The uniting sentiment between these men was the desire for acknowledgement. To have it confirmed that their contribution mattered, that it came at great personal cost, and that the people of New Zealand were grateful. Unfortunately, after such a long period of time, and with the dark cloud that has hung over the whole disaster and its aftermath, making these men feel like the ‘dirty secret’, it appears this acknowledgement came too late.
For those who saw too much, who risked their lives, who had to deal with bodies and crevasses and storms, the medal was also a bitter pill. What’s more, they had to pay for their own flights to attend the ceremony and, more often than not, the only carrier was Air New Zealand. Then, within an hour, the ceremony was done and dusted and everyone went on their way again.

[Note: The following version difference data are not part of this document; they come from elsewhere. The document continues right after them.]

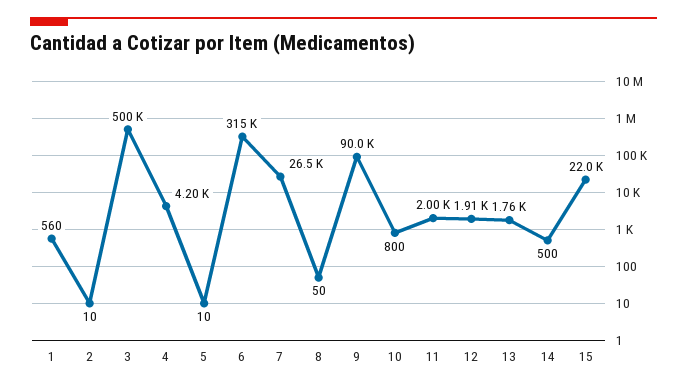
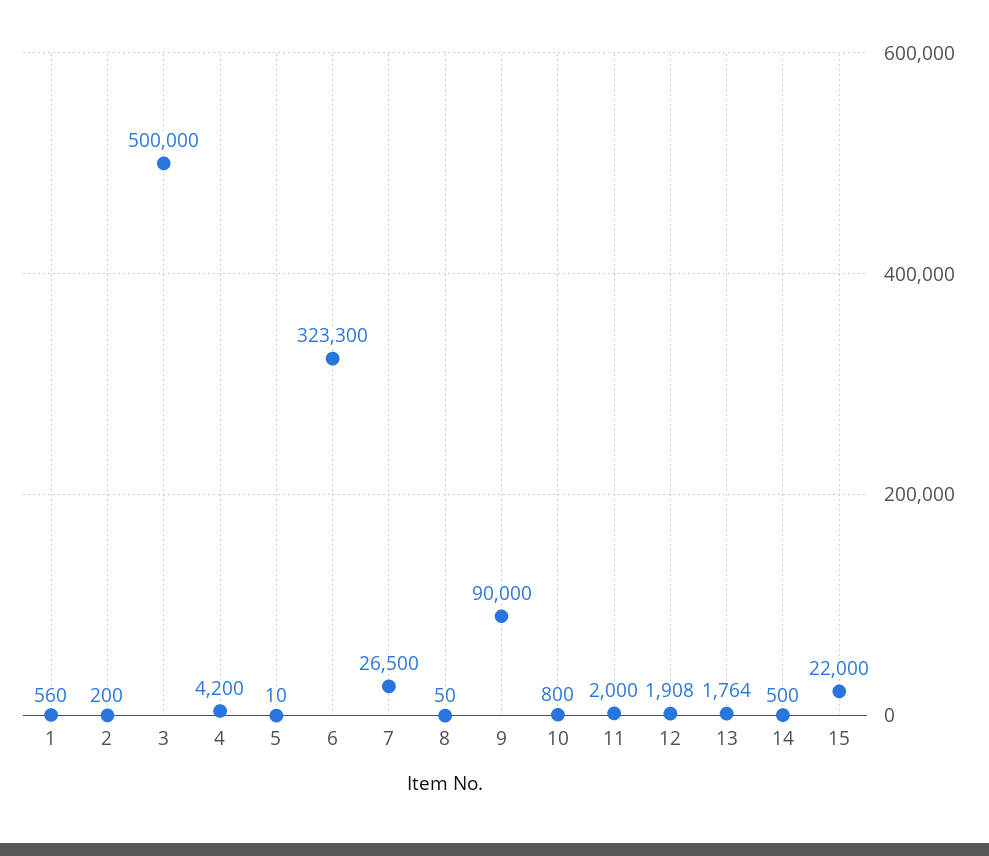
  {
    "1": 560,
-   "2": 10,
+   "2": 200,
    "3": 500000,
    "4": 4200,
    "5": 10,
-   "6": 315000,
+   "6": 323300,
    "7": 26500,
    "8": 50,
    "9": 90000,
    "10": 800,
    "11": 2000,
    "12": 1908,
    "13": 1764,
    "14": 500,
    "15": 22000
  }

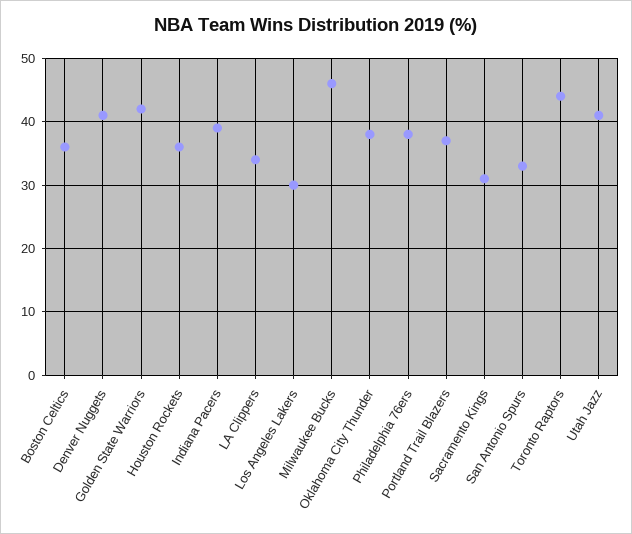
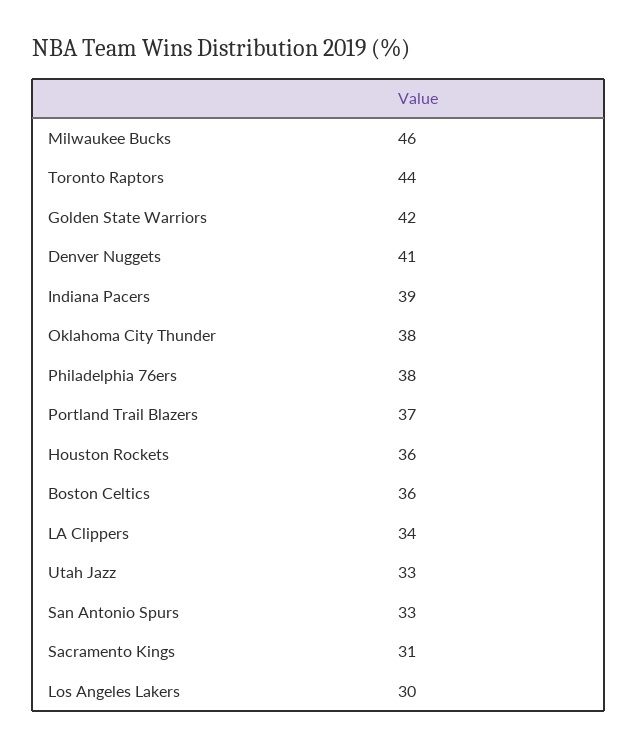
  {
    "Boston Celtics": 36,
    "Denver Nuggets": 41,
    "Golden State Warriors": 42,
    "Houston Rockets": 36,
    "Indiana Pacers": 39,
    "LA Clippers": 34,
    "Los Angeles Lakers": 30,
    "Milwaukee Bucks": 46,
    "Oklahoma City Thunder": 38,
    "Philadelphia 76ers": 38,
    "Portland Trail Blazers": 37,
    "Sacramento Kings": 31,
    "San Antonio Spurs": 33,
    "Toronto Raptors": 44,
-   "Utah Jazz": 41
+   "Utah Jazz": 33
  }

I asked Greg if he could explain why they became the ‘dirty secret’, and he harks back to 1979. They were given a monetary gift for being away from home, paid in US dollars for use at McMurdo, only to find upon their return to New Zealand that this ‘gift’ had been taken out of their Christmas pay. The police refused to pay for dry cleaning the clothing the men had worn for more than a week—clothing covered in fuel and grease and human remains. The ‘remote allowance’ paid to officers on search-and-rescue teams was only paid to cover the time they were on the mountain, and not the entire length of their deployment, because McMurdo wasn’t considered ‘remote enough’. For years, there was no recognition. Colleagues who were deployed to other disasters—who didn’t have to live right there on the scene, who were able to return to their hotel room at night and wash their bodies and change their clothes—these colleagues, who Greg respects immensely, received recognition within months of their return, but the Erebus guys received nothing.
Those sorts of things hurt.
It was a sign of the times, probably.
But to have our work and our experience validated is to feel we matter. The truth matters.
I wonder, What might make this better? How can we help these men find peace?
A still from the footage of Frank on board Flight TE901, taken by a fellow passenger. The film was recovered from the crash site by NZ Police. (Photo courtesy of Archives NZ.)